WORK ITEM -
Reproduce the entries word for word, from the very first line through the line containing "Undergraduate Admissions and Programs", with both of those lines included.

+ + + + +

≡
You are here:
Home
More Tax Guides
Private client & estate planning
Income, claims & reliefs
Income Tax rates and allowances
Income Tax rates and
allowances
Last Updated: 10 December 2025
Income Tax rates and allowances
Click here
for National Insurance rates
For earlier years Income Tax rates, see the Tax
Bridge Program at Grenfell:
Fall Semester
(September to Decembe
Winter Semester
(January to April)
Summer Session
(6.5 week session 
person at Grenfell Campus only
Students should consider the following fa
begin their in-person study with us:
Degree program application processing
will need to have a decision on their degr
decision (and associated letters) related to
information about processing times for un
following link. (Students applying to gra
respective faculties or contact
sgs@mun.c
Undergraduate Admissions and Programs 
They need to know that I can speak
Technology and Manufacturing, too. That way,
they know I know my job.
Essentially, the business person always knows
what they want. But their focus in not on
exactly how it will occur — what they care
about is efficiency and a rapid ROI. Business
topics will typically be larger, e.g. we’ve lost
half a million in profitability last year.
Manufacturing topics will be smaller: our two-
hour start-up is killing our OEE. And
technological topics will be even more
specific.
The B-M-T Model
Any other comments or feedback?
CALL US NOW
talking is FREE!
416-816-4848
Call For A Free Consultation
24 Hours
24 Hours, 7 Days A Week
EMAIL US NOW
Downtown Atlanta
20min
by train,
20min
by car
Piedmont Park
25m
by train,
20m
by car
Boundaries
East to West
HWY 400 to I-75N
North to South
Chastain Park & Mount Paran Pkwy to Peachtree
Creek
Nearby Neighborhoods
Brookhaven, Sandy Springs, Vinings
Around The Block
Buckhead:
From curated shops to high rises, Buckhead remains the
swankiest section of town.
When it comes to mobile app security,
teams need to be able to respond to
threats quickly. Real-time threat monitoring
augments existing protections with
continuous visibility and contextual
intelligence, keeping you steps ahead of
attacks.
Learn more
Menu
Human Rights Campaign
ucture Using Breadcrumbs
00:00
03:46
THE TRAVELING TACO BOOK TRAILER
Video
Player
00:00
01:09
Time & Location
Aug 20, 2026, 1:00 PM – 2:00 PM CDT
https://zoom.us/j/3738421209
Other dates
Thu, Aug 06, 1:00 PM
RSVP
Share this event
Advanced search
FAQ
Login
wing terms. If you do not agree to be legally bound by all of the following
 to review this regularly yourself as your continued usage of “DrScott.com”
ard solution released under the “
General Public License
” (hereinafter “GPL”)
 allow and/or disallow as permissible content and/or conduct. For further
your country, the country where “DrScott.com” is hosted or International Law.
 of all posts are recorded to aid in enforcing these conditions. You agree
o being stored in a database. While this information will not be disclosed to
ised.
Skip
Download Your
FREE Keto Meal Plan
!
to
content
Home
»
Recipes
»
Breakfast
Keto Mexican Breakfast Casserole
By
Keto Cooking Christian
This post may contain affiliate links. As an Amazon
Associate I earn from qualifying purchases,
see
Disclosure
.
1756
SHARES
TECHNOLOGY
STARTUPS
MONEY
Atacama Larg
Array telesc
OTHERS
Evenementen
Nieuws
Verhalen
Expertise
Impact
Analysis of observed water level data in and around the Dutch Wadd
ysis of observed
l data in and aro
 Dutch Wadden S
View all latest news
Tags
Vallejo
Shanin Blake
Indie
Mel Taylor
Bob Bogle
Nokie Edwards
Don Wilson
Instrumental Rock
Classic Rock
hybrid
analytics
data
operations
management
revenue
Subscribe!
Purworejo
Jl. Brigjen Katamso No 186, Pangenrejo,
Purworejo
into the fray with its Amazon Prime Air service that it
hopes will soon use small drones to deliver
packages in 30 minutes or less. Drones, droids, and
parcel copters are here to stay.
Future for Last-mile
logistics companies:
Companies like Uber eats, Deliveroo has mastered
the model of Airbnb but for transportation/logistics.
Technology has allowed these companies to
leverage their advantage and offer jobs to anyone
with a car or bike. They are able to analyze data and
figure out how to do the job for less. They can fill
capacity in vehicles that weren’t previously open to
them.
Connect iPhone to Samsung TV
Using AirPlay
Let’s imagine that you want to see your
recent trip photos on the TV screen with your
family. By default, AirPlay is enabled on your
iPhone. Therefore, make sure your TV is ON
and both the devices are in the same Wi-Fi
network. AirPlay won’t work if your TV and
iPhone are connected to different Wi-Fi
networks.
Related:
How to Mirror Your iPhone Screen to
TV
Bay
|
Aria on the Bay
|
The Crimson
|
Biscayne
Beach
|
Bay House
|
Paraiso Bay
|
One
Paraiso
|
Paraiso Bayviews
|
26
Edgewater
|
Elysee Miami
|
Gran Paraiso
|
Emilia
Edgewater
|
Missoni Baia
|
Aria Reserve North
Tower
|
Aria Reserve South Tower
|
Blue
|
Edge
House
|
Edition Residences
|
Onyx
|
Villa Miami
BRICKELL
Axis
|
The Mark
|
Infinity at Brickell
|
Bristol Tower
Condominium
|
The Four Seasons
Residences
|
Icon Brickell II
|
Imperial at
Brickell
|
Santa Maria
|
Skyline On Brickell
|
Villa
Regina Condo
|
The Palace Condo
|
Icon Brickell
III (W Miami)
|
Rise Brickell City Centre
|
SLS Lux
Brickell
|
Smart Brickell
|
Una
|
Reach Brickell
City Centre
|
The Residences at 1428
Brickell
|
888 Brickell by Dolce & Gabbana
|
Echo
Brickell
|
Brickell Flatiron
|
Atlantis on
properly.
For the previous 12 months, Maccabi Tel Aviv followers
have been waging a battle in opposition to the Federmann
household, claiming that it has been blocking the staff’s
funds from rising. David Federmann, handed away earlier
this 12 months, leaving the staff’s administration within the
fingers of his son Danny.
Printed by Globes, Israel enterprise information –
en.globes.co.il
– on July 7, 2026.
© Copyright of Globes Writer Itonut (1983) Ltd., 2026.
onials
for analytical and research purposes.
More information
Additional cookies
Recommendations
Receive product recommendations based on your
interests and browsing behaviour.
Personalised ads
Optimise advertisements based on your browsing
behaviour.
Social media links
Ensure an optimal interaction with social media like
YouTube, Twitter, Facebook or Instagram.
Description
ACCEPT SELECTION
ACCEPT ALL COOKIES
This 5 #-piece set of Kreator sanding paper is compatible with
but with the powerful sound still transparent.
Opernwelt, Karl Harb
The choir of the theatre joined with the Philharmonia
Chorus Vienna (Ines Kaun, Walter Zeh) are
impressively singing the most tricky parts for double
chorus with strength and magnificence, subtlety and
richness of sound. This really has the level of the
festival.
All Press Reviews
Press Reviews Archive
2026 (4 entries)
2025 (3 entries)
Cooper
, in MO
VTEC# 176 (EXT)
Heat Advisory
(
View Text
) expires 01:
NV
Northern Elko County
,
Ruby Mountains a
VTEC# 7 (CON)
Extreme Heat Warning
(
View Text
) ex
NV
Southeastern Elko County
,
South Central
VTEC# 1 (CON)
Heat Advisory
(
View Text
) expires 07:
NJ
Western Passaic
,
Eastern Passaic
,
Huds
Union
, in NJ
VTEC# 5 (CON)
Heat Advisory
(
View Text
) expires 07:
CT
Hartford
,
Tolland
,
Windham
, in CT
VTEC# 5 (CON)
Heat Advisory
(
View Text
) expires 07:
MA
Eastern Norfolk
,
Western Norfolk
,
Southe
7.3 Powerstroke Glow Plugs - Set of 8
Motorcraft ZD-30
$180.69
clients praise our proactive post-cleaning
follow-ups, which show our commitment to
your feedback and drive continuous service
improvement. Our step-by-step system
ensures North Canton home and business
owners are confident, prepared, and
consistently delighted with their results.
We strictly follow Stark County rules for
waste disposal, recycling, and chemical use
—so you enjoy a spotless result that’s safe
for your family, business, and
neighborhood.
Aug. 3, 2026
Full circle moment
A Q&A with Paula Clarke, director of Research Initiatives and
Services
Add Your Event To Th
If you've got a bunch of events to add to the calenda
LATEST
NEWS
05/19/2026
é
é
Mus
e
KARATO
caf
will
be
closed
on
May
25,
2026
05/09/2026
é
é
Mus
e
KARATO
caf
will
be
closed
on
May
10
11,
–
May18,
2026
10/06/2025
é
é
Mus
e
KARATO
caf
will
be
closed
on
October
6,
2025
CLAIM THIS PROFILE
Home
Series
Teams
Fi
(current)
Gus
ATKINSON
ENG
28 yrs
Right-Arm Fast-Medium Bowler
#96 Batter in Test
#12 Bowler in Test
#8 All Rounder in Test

+ + + + +

REPLY -
≡
You are here:
Home
More Tax Guides
Private client & estate planning
Income, claims & reliefs
Income Tax rates and allowances
Income Tax rates and
allowances
Last Updated: 10 December 2025
Income Tax rates and allowances
Click here
for National Insurance rates
For earlier years Income Tax rates, see the Tax
Bridge Program at Grenfell:
Fall Semester
(September to Decembe
Winter Semester
(January to April)
Summer Session
(6.5 week session 
person at Grenfell Campus only
Students should consider the following fa
begin their in-person study with us:
Degree program application processing
will need to have a decision on their degr
decision (and associated letters) related to
information about processing times for un
following link. (Students applying to gra
respective faculties or contact
sgs@mun.c
Undergraduate Admissions and Programs 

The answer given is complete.